TLS 1.1 and later. This setting provides good compatibility and medium security: TLS 1.1 and TLS 1.2 are supported.
TLS 1.2 and later. This setting provides good compatibility and high security level: TLS 1.2 is supported.
You can select Enable TLS 1.3 Support based on your business requirements.
Cipher Suites for SSL Certificate
Select the cipher suites supported by your SSL certificate that uses internationally accepted algorithms.

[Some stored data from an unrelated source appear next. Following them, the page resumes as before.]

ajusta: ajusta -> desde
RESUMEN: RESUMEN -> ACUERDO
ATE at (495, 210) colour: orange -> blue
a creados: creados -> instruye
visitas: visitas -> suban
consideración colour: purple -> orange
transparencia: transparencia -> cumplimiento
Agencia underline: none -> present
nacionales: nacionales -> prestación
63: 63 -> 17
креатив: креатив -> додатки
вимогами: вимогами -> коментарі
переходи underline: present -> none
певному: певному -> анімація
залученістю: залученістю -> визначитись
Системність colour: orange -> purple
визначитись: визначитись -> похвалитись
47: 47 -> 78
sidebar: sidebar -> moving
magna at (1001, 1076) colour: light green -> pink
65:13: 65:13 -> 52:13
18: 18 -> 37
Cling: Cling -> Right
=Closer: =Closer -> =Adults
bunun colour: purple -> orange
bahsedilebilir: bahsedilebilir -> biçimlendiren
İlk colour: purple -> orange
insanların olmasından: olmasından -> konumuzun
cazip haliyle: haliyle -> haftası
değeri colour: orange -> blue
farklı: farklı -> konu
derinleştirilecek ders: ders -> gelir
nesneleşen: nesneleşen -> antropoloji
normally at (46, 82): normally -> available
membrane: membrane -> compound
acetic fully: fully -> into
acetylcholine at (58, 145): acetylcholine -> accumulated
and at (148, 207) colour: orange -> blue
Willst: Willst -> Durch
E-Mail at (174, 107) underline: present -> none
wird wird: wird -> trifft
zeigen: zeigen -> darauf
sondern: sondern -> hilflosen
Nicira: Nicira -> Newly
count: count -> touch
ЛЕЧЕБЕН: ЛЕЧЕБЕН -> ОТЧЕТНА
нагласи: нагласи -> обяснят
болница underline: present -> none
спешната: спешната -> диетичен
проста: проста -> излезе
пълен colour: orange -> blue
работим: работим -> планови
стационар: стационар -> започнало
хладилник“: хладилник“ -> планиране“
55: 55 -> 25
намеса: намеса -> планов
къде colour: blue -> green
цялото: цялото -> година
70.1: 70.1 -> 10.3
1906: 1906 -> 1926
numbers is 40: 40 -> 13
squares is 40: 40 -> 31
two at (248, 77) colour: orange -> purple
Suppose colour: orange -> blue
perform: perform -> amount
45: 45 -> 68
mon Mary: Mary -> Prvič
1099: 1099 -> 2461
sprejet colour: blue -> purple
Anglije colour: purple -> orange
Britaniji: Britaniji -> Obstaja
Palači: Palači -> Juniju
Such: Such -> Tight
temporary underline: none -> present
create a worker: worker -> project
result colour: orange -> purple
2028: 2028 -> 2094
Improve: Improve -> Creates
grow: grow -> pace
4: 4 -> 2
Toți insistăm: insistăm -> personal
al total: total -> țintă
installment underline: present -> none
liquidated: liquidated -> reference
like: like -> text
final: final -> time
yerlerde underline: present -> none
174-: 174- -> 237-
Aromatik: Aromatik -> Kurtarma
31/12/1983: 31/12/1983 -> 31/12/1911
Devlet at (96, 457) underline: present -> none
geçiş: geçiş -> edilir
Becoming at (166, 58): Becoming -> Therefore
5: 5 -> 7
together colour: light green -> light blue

Valid values:
NoteTo view the cipher suites that are included in an option, you can move your pointer over the icon of the option.
Result
After you configure a custom TLS security policy for your website, Anti-DDoS Proxy forwards requests that are destined for your website based on the TLS security policy. If a client uses a TLS protocol version or cipher suite that is not specified in the TLS policy, the requests that are sent from the client are discarded.